The Book of Truth and Facts (originally published as Germans as Exponents of Culture) was originally released in 1914 by Friedrich Wilhelm von Frantzius It was published during World War I and functioned as a piece of pro-German propaganda. The booklet was written in response to an article entitled "Germans as Exponents of Culture" penned by Brander Matthews, which appeared in the September 20, 1914 edition of the New York Times.

Von Frantzius’s goal in writing the book was to "enlighten the American people on conditions, not only in Germany, but also in the United States and England, and to acquaint them with German ideals, which are so grossly misunderstood in this country [America]". The main argument is that Germans possess culture, or "Kultur", that all other countries lack. He argues that "there is a great difference between 'civilization' and 'Kultur.' Many nations are highly civilized, but to have 'Kultur' means to possess deep conscience and high morale, and a philosophical conception of life."

Von Frantzius broke down the booklet into three themes: German Achievements, English Culture, and American Culture. He further elaborated on the German Achievements by specifying nine areas: Philosophy, Science, Art, Inventions, Discoveries, Finance, Commerce, Administration, and Legislation. Three deeply resonating themes occur throughout the piece: German superiority, British inferiority, and American dependence.

Von Frantzius argued that the German people, through the achievements of their culture, have gained a superior status to that of the English. He claims that Germans within the last eighty years have the greatest inventions, educational structures, artistically creative minds, and developments in scientific research and discoveries. He asserts that these achievements "signify the greatest process in culture ever made by any nation within any such brief space of time". He uses these arguments to enforce the idea of German superiority and English inferiority. Because of the lack of sustaining culture within American society, von Frantzius maintains that Americans were led into a state of dependence on the British.

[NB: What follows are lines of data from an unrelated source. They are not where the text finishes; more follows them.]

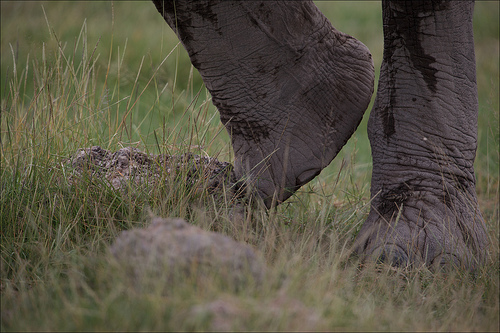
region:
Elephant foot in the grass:
[330, 53, 499, 320]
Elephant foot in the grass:
[357, 23, 493, 288]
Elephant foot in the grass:
[360, 52, 495, 289]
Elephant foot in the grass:
[356, 47, 498, 264]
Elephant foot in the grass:
[353, 54, 499, 282]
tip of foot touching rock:
[65, 135, 287, 242]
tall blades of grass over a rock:
[57, 22, 176, 219]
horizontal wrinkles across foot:
[371, 100, 476, 195]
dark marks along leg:
[381, 7, 443, 143]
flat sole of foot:
[257, 47, 379, 214]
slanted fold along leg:
[389, 37, 471, 174]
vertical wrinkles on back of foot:
[295, 30, 371, 132]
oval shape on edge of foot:
[286, 165, 323, 189]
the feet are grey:
[152, 8, 499, 299]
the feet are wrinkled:
[160, 13, 491, 298]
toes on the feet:
[366, 223, 467, 280]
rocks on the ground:
[49, 108, 299, 308]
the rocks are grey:
[71, 117, 285, 320]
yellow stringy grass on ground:
[5, 10, 247, 311]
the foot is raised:
[150, 9, 394, 205]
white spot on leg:
[411, 123, 442, 158]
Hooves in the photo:
[180, 30, 483, 280]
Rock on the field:
[98, 136, 230, 287]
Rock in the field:
[105, 205, 255, 295]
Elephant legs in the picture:
[210, 22, 497, 237]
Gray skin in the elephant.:
[389, 112, 457, 222]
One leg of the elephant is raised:
[152, 0, 376, 212]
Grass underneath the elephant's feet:
[1, 0, 499, 332]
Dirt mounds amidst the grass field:
[61, 144, 327, 331]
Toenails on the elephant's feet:
[248, 165, 460, 273]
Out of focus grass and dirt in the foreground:
[0, 214, 499, 331]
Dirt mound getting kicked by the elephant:
[63, 146, 253, 228]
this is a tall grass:
[327, 156, 355, 281]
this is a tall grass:
[11, 218, 41, 328]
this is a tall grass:
[63, 140, 80, 257]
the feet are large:
[220, 23, 322, 128]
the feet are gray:
[199, 9, 376, 166]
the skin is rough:
[189, 33, 350, 154]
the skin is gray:
[229, 53, 333, 139]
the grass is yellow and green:
[26, 73, 150, 226]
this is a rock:
[103, 201, 216, 263]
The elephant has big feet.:
[170, 50, 493, 296]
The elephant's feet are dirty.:
[149, 5, 481, 281]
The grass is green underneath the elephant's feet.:
[13, 36, 498, 331]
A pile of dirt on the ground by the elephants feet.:
[57, 143, 250, 295]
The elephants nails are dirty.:
[342, 240, 467, 277]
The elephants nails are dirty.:
[244, 157, 318, 211]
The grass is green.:
[29, 207, 499, 332]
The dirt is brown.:
[44, 150, 250, 292]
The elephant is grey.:
[141, 7, 499, 279]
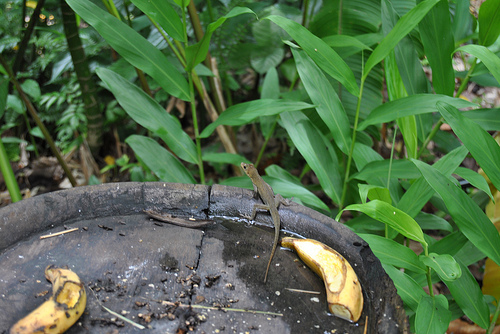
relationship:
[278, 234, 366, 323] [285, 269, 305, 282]
banana in water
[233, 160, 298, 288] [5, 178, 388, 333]
lizard on bird bath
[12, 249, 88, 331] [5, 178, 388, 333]
banana on bird bath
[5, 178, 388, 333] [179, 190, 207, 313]
bird bath has crack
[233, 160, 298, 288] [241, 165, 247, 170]
lizard has eye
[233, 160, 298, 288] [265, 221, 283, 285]
lizard has tail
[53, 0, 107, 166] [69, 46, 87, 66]
trunk has stripes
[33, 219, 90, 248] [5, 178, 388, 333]
stick on bird bath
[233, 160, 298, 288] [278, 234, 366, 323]
lizard beside banana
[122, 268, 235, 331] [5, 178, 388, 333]
pieces on bird bath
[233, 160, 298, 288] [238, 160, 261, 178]
lizard has head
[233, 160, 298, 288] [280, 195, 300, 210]
lizard has foot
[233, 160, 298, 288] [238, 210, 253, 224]
lizard has foot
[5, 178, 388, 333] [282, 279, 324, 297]
bird bath has stick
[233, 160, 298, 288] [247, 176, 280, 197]
lizard has arms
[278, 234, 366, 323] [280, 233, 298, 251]
banana has stem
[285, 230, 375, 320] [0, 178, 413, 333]
banana laying on bird bath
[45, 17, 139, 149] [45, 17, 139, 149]
trunk of plant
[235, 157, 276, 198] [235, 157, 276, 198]
eye of lizard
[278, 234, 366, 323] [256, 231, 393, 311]
banana on water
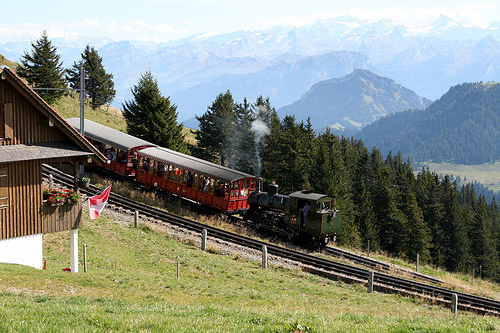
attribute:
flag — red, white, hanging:
[88, 183, 113, 220]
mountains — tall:
[0, 15, 500, 165]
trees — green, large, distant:
[16, 28, 500, 286]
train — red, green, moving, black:
[57, 117, 261, 214]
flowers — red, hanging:
[40, 185, 81, 205]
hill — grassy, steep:
[0, 53, 500, 333]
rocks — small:
[44, 179, 306, 270]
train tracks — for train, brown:
[42, 162, 499, 315]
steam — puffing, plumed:
[225, 105, 272, 178]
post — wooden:
[70, 229, 79, 273]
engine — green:
[244, 181, 341, 249]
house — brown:
[0, 65, 110, 273]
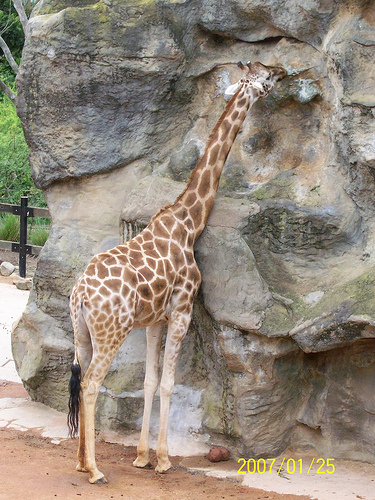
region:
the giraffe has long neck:
[163, 52, 302, 244]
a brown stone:
[199, 437, 246, 470]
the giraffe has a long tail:
[49, 264, 126, 455]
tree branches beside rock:
[0, 0, 136, 127]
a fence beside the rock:
[0, 195, 83, 281]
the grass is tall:
[0, 95, 46, 234]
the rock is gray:
[15, 4, 371, 260]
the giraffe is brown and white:
[39, 56, 309, 358]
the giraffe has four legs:
[40, 286, 243, 481]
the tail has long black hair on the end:
[50, 349, 98, 439]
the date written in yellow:
[223, 443, 350, 482]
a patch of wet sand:
[3, 407, 300, 498]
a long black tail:
[49, 352, 87, 435]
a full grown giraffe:
[25, 35, 279, 464]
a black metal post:
[15, 194, 44, 280]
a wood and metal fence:
[0, 194, 61, 273]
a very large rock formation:
[18, 7, 348, 472]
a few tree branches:
[0, 7, 59, 112]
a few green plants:
[0, 70, 53, 215]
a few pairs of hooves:
[127, 456, 181, 478]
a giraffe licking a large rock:
[16, 3, 369, 397]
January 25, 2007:
[223, 443, 348, 497]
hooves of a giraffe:
[52, 456, 201, 494]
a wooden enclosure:
[0, 184, 36, 277]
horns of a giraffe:
[222, 50, 272, 77]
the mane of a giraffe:
[152, 71, 257, 239]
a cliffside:
[21, 35, 333, 312]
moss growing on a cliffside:
[261, 282, 353, 345]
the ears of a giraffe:
[220, 75, 284, 104]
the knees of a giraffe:
[137, 368, 208, 403]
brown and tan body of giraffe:
[90, 249, 176, 474]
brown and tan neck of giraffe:
[199, 105, 220, 263]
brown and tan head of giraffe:
[229, 60, 324, 124]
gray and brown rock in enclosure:
[29, 23, 159, 154]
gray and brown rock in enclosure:
[216, 279, 362, 446]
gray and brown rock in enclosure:
[58, 184, 130, 236]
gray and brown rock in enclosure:
[9, 300, 63, 402]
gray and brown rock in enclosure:
[260, 125, 369, 251]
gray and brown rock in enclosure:
[69, 9, 342, 52]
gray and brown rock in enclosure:
[97, 23, 203, 148]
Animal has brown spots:
[13, 56, 316, 488]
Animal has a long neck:
[154, 59, 295, 245]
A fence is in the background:
[1, 180, 59, 296]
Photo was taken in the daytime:
[4, 0, 369, 488]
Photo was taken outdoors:
[4, 3, 371, 490]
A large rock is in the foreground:
[0, 0, 373, 453]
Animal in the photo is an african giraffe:
[60, 48, 306, 487]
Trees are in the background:
[0, 0, 18, 185]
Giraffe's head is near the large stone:
[214, 49, 313, 118]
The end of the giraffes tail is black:
[56, 354, 91, 444]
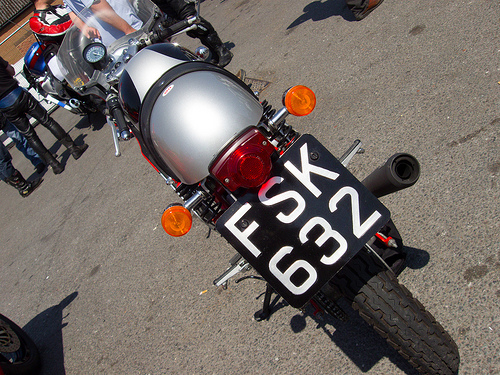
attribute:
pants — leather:
[3, 89, 78, 169]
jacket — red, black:
[30, 14, 80, 46]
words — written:
[223, 143, 380, 294]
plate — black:
[211, 130, 391, 310]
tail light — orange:
[157, 200, 198, 237]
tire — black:
[310, 253, 460, 365]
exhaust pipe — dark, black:
[357, 149, 429, 194]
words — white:
[200, 142, 317, 240]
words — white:
[269, 185, 391, 267]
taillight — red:
[163, 81, 319, 238]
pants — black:
[4, 82, 89, 174]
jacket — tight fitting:
[30, 5, 76, 42]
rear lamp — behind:
[202, 122, 280, 198]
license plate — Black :
[209, 127, 396, 313]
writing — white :
[220, 137, 385, 299]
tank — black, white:
[113, 35, 199, 115]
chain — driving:
[308, 292, 350, 321]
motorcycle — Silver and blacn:
[19, 23, 499, 370]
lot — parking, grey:
[10, 38, 498, 368]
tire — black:
[331, 245, 473, 373]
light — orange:
[281, 82, 317, 118]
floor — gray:
[27, 23, 494, 353]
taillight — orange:
[283, 84, 316, 117]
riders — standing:
[2, 60, 87, 202]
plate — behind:
[224, 157, 416, 297]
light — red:
[193, 121, 282, 207]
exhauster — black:
[284, 156, 422, 198]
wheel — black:
[321, 247, 463, 372]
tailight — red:
[274, 80, 329, 127]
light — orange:
[162, 206, 191, 238]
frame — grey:
[148, 73, 266, 184]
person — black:
[1, 57, 91, 172]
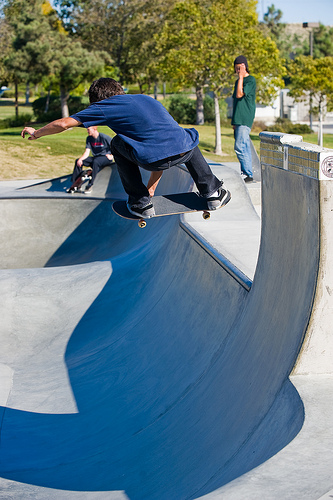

Von Frantzius stresses the American dependence on British culture during World War I. One of the most prevailing dependencies discussed is American reliance on English media. He describes the lack of German media within the American social structure, declaring "we really have no American press in the United States to-day, but an English one which is decidedly anti-German". He explains that all other areas of American life are influenced greatly by the British and that Americans could benefit from a stronger influence of German "Kultur".